The cleaning industry has evolved significantly over the years, with numerous achievements transforming it into a vital and dynamic sector. From its humble beginnings to its current state, the industry’s progress reflects society’s changing needs and technological advancements. Looking ahead, the future of the cleaning industry promises even more innovation and adaptation to address emerging challenges, according to Stephen Ashkin.

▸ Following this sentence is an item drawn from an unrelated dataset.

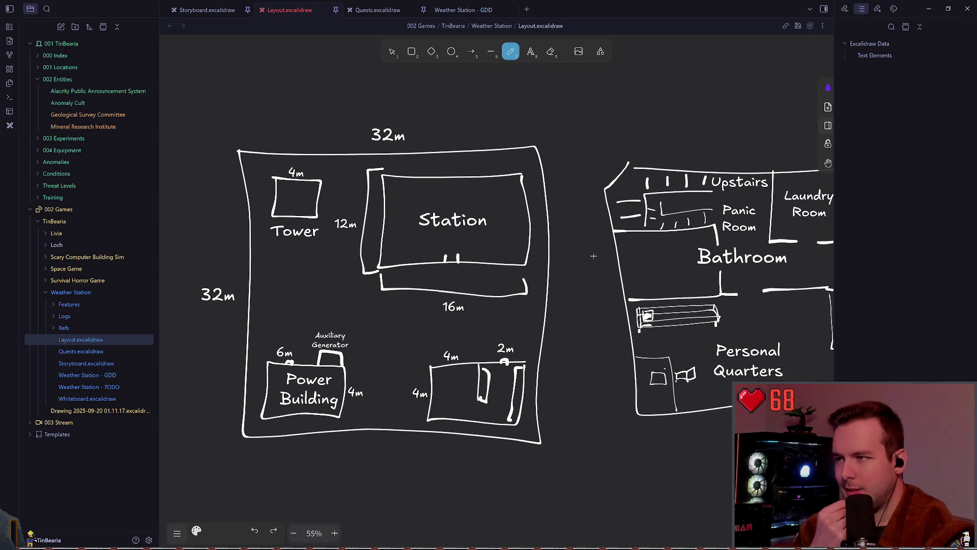
pyautogui.scroll(-1, 575, 279)
pyautogui.hscroll(1, 576, 279)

• Sanitation in the early 19th century: While cleaning dates to the early Egyptians (if not cave dwellers), the professional cleaning industry’s roots can be traced to the early 19th century when public health concerns prompted the development of sanitation practices. This marked the beginning of organised cleaning efforts.
• Industrial Revolution: With the advent of the Industrial Revolution, cleaning processes became more mechanised. Innovations like the vacuum cleaner in the late 19th century and the introduction of cleaning agents in the early 20th century transformed the industry.
• Green Cleaning Movement: In the latter part of the 20th century, the industry began embracing environmentally preferable cleaning practices. This shift led to the development of green cleaning products and practices, reducing the risk to worker health and the industry’s overall ecological footprint.
• Technology integration: The late 20th century saw the integration of technology into cleaning. Work loading software, robotics, backpack vacuums, battery-powered equipment, on-site production of cleaning chemicals and the use of ATP meters to measure cleaning performance are just some examples that revolutionised commercial cleaning.
• Product standards and whole building rating systems: The establishment of industry-specific product standards, such as the European Flower or Green Seal, and whole building certifications from the U.S. Green Building Council and the International WELL Building Institute institutionalised green cleaning and protection for cleaning workers, building occupants and the environment.
The future of the cleaning industry:
• Sustainability: As environmental, societal, and other concerns continue to grow, the cleaning industry will increasingly focus on sustainable practices and reporting. Beyond the products, requests for sustainability information focused on how the organisation itself operates will become commonplace driven by legislators/governments, investors, consumers, employees, and market competition.
• Advanced cleaning technologies: The cleaning industry is poised to benefit from further advancements in technology. Innovations like smart cleaning devices, AI-powered cleaning robots, and IoT-connected cleaning systems will become more widespread, increasing efficiency, and reducing labour costs.
• Health and safety: The COVID-19 pandemic highlighted the importance of cleaning. The industry will continue to evolve to meet new health and safety standards, with a greater emphasis on disinfection, indoor air quality, food safety, and protecting worker health.
• Customisation and personalisation: Cleaning services will become more tailored to individual needs. Data analytics and customer feedback will inform cleaning schedules and methods, ensuring a more personalised experience for clients as no two buildings are alike.
• Workforce development: To meet the growing demand for cleaning services, the industry will invest in workforce development and training. This will not only enhance the skills of cleaning professionals but also improve job satisfaction, pay, retention, and career opportunities.
• Globalisation: With increased globalisation, cleaning companies will need to adapt to diverse cultural norms and regulations, leading to the development of more versatile and adaptable cleaning solutions.
In conclusion, the cleaning industry has come a long way from its origins, with a rich history of achievements that have shaped it into the essential sector it is today. As we look to the future, the industry is poised to continue its evolution, driven by sustainability initiatives, technological innovations, and a commitment to meeting the evolving needs of society. The cleaning industry of tomorrow promises to be more prosperous as it delivers cleaner, safer, healthier, and more sustainable places for all people.
Stephen Ashkin is widely considered as the “Father of Green Cleaning”. Ashkin currently co-chairs the ISSA’s Sustainability Committee and serves on the U.S. Green Building Council’s technical committee for LEED for Existing Buildings, where he advocates for the global cleaning industry.